▸ **ABOUT THIS EXERCISE**
Leave out the pictures and print the records below exactly.

▸ **DATA FOR REVIEW**
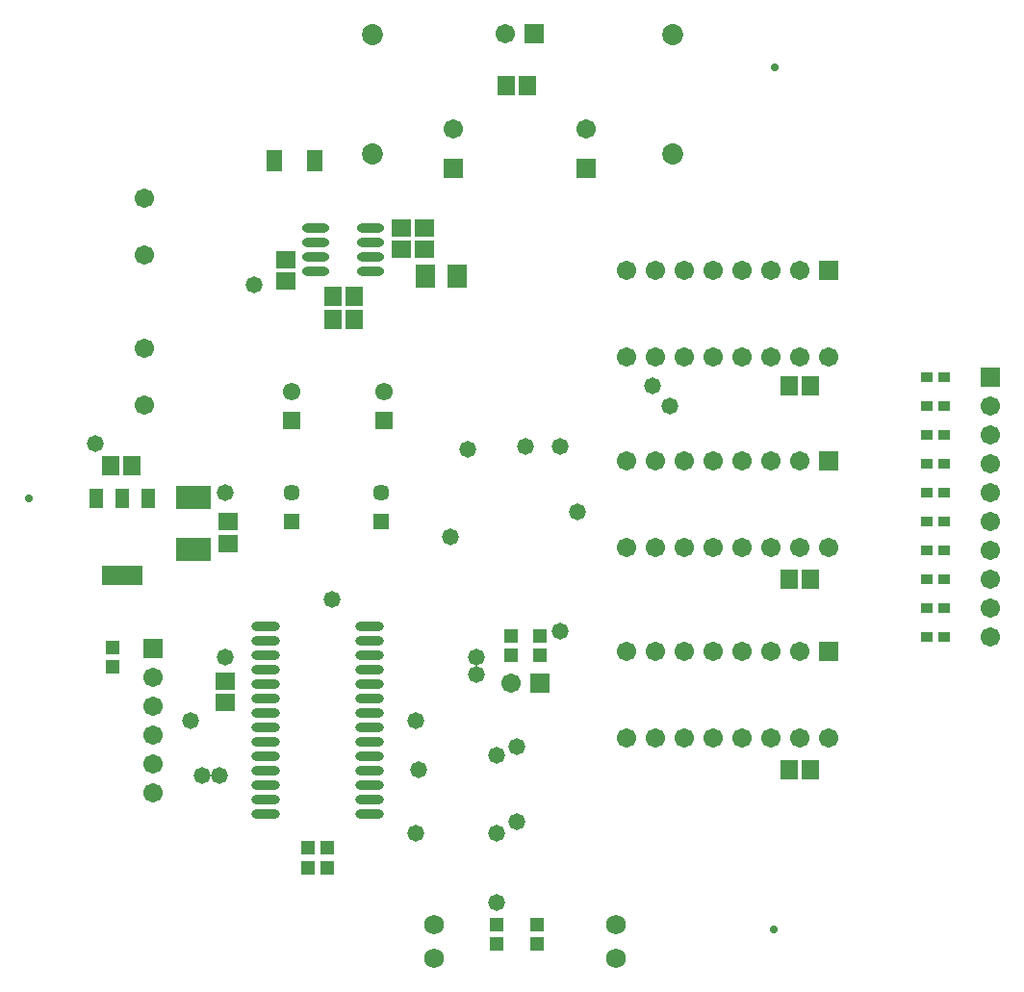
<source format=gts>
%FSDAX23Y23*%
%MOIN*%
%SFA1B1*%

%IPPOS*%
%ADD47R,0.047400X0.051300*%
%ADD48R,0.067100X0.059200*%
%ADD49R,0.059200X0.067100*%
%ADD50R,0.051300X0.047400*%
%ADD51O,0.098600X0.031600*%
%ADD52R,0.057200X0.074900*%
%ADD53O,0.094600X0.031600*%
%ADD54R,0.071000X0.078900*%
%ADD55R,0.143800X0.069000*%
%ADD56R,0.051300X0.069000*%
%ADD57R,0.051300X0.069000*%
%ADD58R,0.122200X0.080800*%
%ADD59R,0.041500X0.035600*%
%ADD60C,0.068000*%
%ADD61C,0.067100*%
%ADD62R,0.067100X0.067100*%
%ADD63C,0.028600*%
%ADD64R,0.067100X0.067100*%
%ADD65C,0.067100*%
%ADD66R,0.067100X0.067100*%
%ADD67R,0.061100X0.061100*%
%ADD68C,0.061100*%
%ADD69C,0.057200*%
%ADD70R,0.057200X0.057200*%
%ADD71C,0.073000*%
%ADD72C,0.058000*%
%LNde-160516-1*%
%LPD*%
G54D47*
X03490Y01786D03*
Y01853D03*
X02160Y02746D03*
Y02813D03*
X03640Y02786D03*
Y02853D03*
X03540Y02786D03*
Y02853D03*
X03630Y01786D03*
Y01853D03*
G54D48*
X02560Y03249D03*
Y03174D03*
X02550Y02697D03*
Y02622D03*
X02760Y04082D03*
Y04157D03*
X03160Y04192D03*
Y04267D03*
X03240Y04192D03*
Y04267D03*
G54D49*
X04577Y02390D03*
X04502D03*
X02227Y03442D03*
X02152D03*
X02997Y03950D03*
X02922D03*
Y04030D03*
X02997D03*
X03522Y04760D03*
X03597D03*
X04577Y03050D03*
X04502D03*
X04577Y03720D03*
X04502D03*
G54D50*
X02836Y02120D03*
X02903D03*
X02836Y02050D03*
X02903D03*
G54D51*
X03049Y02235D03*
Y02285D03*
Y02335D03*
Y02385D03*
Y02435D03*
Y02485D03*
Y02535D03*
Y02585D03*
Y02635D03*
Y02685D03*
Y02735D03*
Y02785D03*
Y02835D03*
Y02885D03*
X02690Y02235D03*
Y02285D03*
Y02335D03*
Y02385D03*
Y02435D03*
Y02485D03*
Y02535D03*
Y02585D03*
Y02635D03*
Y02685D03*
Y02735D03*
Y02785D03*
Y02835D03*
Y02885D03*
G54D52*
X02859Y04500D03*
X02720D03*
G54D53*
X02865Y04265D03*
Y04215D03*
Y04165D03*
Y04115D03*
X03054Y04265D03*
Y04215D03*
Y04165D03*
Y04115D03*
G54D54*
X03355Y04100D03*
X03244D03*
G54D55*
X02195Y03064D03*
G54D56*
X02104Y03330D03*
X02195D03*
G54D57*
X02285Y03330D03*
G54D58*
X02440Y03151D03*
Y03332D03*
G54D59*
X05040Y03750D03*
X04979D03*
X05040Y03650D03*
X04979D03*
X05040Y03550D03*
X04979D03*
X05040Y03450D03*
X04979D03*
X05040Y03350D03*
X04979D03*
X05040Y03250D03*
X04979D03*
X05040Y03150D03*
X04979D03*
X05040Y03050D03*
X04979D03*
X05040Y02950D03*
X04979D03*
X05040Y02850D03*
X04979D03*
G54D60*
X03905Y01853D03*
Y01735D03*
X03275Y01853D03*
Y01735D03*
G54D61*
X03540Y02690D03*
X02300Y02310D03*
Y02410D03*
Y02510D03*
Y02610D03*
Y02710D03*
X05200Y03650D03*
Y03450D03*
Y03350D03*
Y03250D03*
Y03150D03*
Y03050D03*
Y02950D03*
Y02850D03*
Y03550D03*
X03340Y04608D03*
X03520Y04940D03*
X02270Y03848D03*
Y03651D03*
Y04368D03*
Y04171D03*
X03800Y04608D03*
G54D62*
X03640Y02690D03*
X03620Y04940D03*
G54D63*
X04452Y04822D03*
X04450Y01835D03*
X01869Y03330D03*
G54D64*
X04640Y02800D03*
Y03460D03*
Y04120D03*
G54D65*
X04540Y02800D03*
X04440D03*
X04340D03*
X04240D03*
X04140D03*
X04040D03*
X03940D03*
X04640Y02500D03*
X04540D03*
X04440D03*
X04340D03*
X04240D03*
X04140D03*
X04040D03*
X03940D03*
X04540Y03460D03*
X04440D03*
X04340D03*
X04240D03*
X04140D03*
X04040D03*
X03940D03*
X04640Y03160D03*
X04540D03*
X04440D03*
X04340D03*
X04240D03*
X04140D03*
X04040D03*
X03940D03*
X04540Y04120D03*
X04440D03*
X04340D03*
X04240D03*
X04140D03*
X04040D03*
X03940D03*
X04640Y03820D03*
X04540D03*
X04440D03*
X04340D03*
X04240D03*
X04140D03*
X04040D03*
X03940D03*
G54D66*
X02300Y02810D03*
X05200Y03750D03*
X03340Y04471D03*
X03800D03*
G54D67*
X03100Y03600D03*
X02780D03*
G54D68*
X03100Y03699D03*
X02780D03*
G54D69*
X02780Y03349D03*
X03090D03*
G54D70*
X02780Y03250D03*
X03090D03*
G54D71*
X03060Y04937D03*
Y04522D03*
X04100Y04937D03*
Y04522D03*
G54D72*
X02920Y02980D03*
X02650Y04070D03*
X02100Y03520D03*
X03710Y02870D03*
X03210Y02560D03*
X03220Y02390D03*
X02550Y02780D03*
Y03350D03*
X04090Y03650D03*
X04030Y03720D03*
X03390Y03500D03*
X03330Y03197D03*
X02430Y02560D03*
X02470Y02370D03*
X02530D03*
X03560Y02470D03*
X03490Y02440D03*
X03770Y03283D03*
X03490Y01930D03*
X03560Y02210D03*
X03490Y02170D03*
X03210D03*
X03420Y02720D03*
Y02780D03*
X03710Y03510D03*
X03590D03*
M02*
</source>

▸ **WRITTEN RESPONSE**
<source format=gts>
%FSDAX23Y23*%
%MOIN*%
%SFA1B1*%

%IPPOS*%
%ADD47R,0.047400X0.051300*%
%ADD48R,0.067100X0.059200*%
%ADD49R,0.059200X0.067100*%
%ADD50R,0.051300X0.047400*%
%ADD51O,0.098600X0.031600*%
%ADD52R,0.057200X0.074900*%
%ADD53O,0.094600X0.031600*%
%ADD54R,0.071000X0.078900*%
%ADD55R,0.143800X0.069000*%
%ADD56R,0.051300X0.069000*%
%ADD57R,0.051300X0.069000*%
%ADD58R,0.122200X0.080800*%
%ADD59R,0.041500X0.035600*%
%ADD60C,0.068000*%
%ADD61C,0.067100*%
%ADD62R,0.067100X0.067100*%
%ADD63C,0.028600*%
%ADD64R,0.067100X0.067100*%
%ADD65C,0.067100*%
%ADD66R,0.067100X0.067100*%
%ADD67R,0.061100X0.061100*%
%ADD68C,0.061100*%
%ADD69C,0.057200*%
%ADD70R,0.057200X0.057200*%
%ADD71C,0.073000*%
%ADD72C,0.058000*%
%LNde-160516-1*%
%LPD*%
G54D47*
X03490Y01786D03*
Y01853D03*
X02160Y02746D03*
Y02813D03*
X03640Y02786D03*
Y02853D03*
X03540Y02786D03*
Y02853D03*
X03630Y01786D03*
Y01853D03*
G54D48*
X02560Y03249D03*
Y03174D03*
X02550Y02697D03*
Y02622D03*
X02760Y04082D03*
Y04157D03*
X03160Y04192D03*
Y04267D03*
X03240Y04192D03*
Y04267D03*
G54D49*
X04577Y02390D03*
X04502D03*
X02227Y03442D03*
X02152D03*
X02997Y03950D03*
X02922D03*
Y04030D03*
X02997D03*
X03522Y04760D03*
X03597D03*
X04577Y03050D03*
X04502D03*
X04577Y03720D03*
X04502D03*
G54D50*
X02836Y02120D03*
X02903D03*
X02836Y02050D03*
X02903D03*
G54D51*
X03049Y02235D03*
Y02285D03*
Y02335D03*
Y02385D03*
Y02435D03*
Y02485D03*
Y02535D03*
Y02585D03*
Y02635D03*
Y02685D03*
Y02735D03*
Y02785D03*
Y02835D03*
Y02885D03*
X02690Y02235D03*
Y02285D03*
Y02335D03*
Y02385D03*
Y02435D03*
Y02485D03*
Y02535D03*
Y02585D03*
Y02635D03*
Y02685D03*
Y02735D03*
Y02785D03*
Y02835D03*
Y02885D03*
G54D52*
X02859Y04500D03*
X02720D03*
G54D53*
X02865Y04265D03*
Y04215D03*
Y04165D03*
Y04115D03*
X03054Y04265D03*
Y04215D03*
Y04165D03*
Y04115D03*
G54D54*
X03355Y04100D03*
X03244D03*
G54D55*
X02195Y03064D03*
G54D56*
X02104Y03330D03*
X02195D03*
G54D57*
X02285Y03330D03*
G54D58*
X02440Y03151D03*
Y03332D03*
G54D59*
X05040Y03750D03*
X04979D03*
X05040Y03650D03*
X04979D03*
X05040Y03550D03*
X04979D03*
X05040Y03450D03*
X04979D03*
X05040Y03350D03*
X04979D03*
X05040Y03250D03*
X04979D03*
X05040Y03150D03*
X04979D03*
X05040Y03050D03*
X04979D03*
X05040Y02950D03*
X04979D03*
X05040Y02850D03*
X04979D03*
G54D60*
X03905Y01853D03*
Y01735D03*
X03275Y01853D03*
Y01735D03*
G54D61*
X03540Y02690D03*
X02300Y02310D03*
Y02410D03*
Y02510D03*
Y02610D03*
Y02710D03*
X05200Y03650D03*
Y03450D03*
Y03350D03*
Y03250D03*
Y03150D03*
Y03050D03*
Y02950D03*
Y02850D03*
Y03550D03*
X03340Y04608D03*
X03520Y04940D03*
X02270Y03848D03*
Y03651D03*
Y04368D03*
Y04171D03*
X03800Y04608D03*
G54D62*
X03640Y02690D03*
X03620Y04940D03*
G54D63*
X04452Y04822D03*
X04450Y01835D03*
X01869Y03330D03*
G54D64*
X04640Y02800D03*
Y03460D03*
Y04120D03*
G54D65*
X04540Y02800D03*
X04440D03*
X04340D03*
X04240D03*
X04140D03*
X04040D03*
X03940D03*
X04640Y02500D03*
X04540D03*
X04440D03*
X04340D03*
X04240D03*
X04140D03*
X04040D03*
X03940D03*
X04540Y03460D03*
X04440D03*
X04340D03*
X04240D03*
X04140D03*
X04040D03*
X03940D03*
X04640Y03160D03*
X04540D03*
X04440D03*
X04340D03*
X04240D03*
X04140D03*
X04040D03*
X03940D03*
X04540Y04120D03*
X04440D03*
X04340D03*
X04240D03*
X04140D03*
X04040D03*
X03940D03*
X04640Y03820D03*
X04540D03*
X04440D03*
X04340D03*
X04240D03*
X04140D03*
X04040D03*
X03940D03*
G54D66*
X02300Y02810D03*
X05200Y03750D03*
X03340Y04471D03*
X03800D03*
G54D67*
X03100Y03600D03*
X02780D03*
G54D68*
X03100Y03699D03*
X02780D03*
G54D69*
X02780Y03349D03*
X03090D03*
G54D70*
X02780Y03250D03*
X03090D03*
G54D71*
X03060Y04937D03*
Y04522D03*
X04100Y04937D03*
Y04522D03*
G54D72*
X02920Y02980D03*
X02650Y04070D03*
X02100Y03520D03*
X03710Y02870D03*
X03210Y02560D03*
X03220Y02390D03*
X02550Y02780D03*
Y03350D03*
X04090Y03650D03*
X04030Y03720D03*
X03390Y03500D03*
X03330Y03197D03*
X02430Y02560D03*
X02470Y02370D03*
X02530D03*
X03560Y02470D03*
X03490Y02440D03*
X03770Y03283D03*
X03490Y01930D03*
X03560Y02210D03*
X03490Y02170D03*
X03210D03*
X03420Y02720D03*
Y02780D03*
X03710Y03510D03*
X03590D03*
M02*
</source>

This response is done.